When people ask, what is yeast? They seldom realize that it is actually something classified as a fungi, of which there are over 1,500 different species. Yeast, or eukaryotic micro-organisms to give it its correct meaning, is actually a living single cell. Yeast used as a leavening agent in bread making is often known by the name of baker’s yeast, it works by converting the fermentable sugars in the dough into carbon dioxide and ethanol. This yeast is of the Saccharomyces cerevisiae species and is also used in the fermenting of alcohol, where it is then known as brewer’s yeast.
Louis Pastuer was the first to be credited with discovering and understanding the methods of culturing pure strains of yeast in the 1850’s. His discoveries lead to the development of the process that is still used today.
There are two forms of yeast that can be bought today:
Fresh yeast is an ivory color and has a yellowish hue, and is more often used by professional bakers. This yeast is soft, moist and can easily be crumbled. It is, however, highly perishable and needs to be kept in a chilled environment and used within a short time of opening.
Dry yeast was developed for the United States armed forces during World War II. This yeast did not need to be kept in a chilled environment, had a much longer shelf life and was not affected by temperature changes anywhere near as much as fresh yeast.
Which Yeast to Use
When using fresh yeast you should always ensure that there no dark or dried areas on the yeast. As mentioned above fresh yeast does not have a very long shelf life and so can work out expensive to use unless you are doing a lot baking all in one go. Also I have found when using fresh yeast that it does not mix easily with sugar which results in the cells breaking down and the dough not rising properly.
Dry yeast comes in a packet and can be all shapes and sizes is never easy to decide which brand to buy.
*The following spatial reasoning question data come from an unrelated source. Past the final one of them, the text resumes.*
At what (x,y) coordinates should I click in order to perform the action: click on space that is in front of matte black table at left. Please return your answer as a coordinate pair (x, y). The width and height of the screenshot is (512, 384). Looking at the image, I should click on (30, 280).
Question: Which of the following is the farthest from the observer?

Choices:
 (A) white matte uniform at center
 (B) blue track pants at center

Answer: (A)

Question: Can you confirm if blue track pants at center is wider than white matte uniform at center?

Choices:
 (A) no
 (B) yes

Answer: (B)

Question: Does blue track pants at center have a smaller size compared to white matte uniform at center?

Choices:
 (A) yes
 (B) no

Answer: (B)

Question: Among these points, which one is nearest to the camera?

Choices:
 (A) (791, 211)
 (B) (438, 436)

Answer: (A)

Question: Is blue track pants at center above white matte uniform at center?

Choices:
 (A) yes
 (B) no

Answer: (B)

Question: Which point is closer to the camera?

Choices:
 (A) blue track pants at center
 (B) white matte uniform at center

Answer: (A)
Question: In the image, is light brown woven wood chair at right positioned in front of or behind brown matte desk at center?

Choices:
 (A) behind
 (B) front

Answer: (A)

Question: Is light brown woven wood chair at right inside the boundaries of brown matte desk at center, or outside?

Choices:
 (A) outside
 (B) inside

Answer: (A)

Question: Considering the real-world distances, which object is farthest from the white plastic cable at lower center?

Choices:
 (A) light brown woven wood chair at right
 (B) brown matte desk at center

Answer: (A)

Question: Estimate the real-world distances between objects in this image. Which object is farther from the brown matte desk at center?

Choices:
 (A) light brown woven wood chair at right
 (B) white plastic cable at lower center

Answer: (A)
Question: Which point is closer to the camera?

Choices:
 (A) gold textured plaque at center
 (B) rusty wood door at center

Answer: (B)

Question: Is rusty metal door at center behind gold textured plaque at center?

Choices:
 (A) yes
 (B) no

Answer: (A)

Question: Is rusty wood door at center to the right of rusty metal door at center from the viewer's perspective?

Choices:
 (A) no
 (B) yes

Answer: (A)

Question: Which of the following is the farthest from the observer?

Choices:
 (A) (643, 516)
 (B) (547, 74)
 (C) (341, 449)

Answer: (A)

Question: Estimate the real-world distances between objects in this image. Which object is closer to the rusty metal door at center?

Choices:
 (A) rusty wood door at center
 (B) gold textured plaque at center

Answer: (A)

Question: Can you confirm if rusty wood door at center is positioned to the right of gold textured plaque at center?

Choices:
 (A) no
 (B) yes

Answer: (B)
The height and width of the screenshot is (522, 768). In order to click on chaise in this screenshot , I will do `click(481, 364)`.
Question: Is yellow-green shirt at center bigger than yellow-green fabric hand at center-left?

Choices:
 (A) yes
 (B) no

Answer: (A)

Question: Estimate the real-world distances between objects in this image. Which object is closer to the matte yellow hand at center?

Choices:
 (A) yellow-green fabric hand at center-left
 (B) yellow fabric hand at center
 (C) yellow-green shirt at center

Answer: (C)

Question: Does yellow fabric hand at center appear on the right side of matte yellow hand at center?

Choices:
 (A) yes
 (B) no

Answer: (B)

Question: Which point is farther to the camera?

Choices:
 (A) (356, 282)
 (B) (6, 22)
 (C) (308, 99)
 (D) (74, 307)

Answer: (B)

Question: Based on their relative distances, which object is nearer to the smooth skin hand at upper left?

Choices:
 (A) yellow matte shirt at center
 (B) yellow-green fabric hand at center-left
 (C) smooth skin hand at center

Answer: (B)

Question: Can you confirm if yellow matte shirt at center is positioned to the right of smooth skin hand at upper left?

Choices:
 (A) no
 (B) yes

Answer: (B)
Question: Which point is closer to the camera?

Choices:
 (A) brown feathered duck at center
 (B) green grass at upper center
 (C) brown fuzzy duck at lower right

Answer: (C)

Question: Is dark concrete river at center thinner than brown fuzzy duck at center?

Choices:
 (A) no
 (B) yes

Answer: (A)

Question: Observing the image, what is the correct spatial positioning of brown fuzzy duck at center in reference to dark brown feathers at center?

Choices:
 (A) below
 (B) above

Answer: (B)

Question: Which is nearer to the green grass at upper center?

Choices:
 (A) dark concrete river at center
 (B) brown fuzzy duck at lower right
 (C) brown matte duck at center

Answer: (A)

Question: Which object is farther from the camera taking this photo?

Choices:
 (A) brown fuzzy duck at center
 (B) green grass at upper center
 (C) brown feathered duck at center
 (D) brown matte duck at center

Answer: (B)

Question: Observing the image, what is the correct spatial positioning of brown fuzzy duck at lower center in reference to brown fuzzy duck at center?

I’ve tried quite a few different types from regular active dry yeast to the rapid rise yeast and I have to say that I have found that I can use both fresh and dry in my bread maker, but I do prefer the regular dry yeast as I can use this either by hand or in my machine.
Rapid Rise yeast does work in half the time but I have found that there was a lose of flavor and the texture of the dough lacked elasticity.
Some recipes ask for yeast to be added to warm water first, this allows the yeast to activate, which in turn helps bubbles form and this enables the dough to rise. All action within the dough will stop once the mixture is placed in the oven as extreme temperature kills off yeast.
I have also discovered that sweet dough need more yeast, which sometimes can be double the amount normally used in bread dough. This is because the extra sugar used to sweetened the dough tends to slow the yeast down .Although yeast is more commonly known as being used in alcoholic drinks and baking, it can also be used in making batter for fish too.
I should add that when ever cooking with yeast ensure that you use the correct quantity as too much will give the dough an over powering yeasty taste and too little will cause the dough not to rise.